Se oyeron más murmullos al fondo de la habitación.

—En cualquier caso puede que tengamos que ocuparnos de tu hermano —susurró el barón Maupertuis—. Si tu inteligencia es un indicio de la suya, no le será difícil averiguar nuestros planes y tratar de impedirlos. Tú y él moriréis durante la misma semana, tal vez incluso el mismo día. A la misma hora, si puedo organizarlo, pues soy un hombre que aprecia el orden. Y ahorrará a vuestros padres el costo de organizar dos funerales.

Todo el esfuerzo de Sherlock por parecer arrogante de pronto se volvió en su contra. Por averiguar con orgullo todo el terrible complot y demostrar su inteligencia al barón Maupertuis y, lo que era peor, por presumir de su influyente hermano, Sherlock había condenado a los dos a muerte.

—Creo que me has contado todo lo que sabes —continuó Maupertuis—, y me sorprende la cantidad de cosas que has comprobado. Es evidente que debemos ser aún más cuidadosos en el futuro. Gracias por eso, al menos.

—¿Por qué Londres? —preguntó rápidamente Sherlock, sintiendo que todo se acababa y que pronto su vida y la de Virginia llegarían a su fin—. ¿Por qué llevasteis las colmenas a Londres para enviarlas aquí en lugar de, por ejemplo, a Portsmouth o Southampton?
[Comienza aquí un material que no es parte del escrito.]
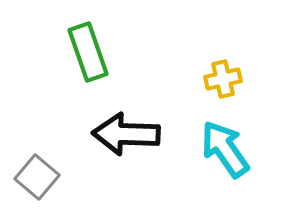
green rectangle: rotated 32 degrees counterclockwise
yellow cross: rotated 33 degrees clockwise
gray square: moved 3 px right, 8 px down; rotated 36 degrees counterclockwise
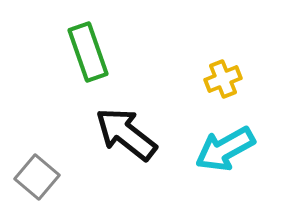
yellow cross: rotated 9 degrees counterclockwise
black arrow: rotated 36 degrees clockwise
cyan arrow: rotated 84 degrees counterclockwise
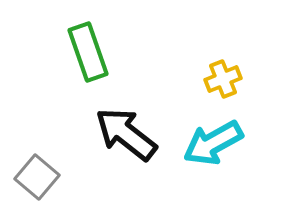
cyan arrow: moved 12 px left, 6 px up
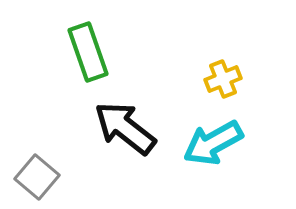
black arrow: moved 1 px left, 6 px up
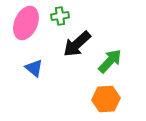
—Tu huida nos obligó a mudarnos antes de lo previsto —susurró Maupertuis—. No había ningún amarradero disponible en Portsmouth o Southampton y el barco estaba en Londres esperando nuestra orden para moverse. Fue ineficiente llevar las colmenas a Londres, pero era inevitable. Y dicho esto, tu utilidad para mí ha terminado. La tuya y la de la chica que está sentada a tu lado. Tenía la intención de amenazar con matarla para obligarte a hablar, pero no ha sido necesario aplicar la fuerza. En todo caso, el problema ha sido hacerte callar a ti.

Sherlock se volvió hacia Virginia y sintió que se ponía rojo de vergüenza, pero ella le estaba sonriendo.

—Has impedido que me torturen —susurró—. Gracias.

—De nada —dijo Sherlock automáticamente, no del todo seguro de si debía llevarse el mérito o no.

—Señor Surd —dijo el barón Maupertuis desde la oscuridad. Aunque hablaba en susurros, su voz llegaba a todos los rincones de la habitación. Era una voz acostumbrada a dar órdenes—. Debemos acelerar nuestros planes. Da la orden. Libera a las abejas del fuerte. Para cuando logren llegar a tierra firme y atraviesen el país, los uniformes ya habrán sido distribuidos. ¡Y entonces reinará el caos!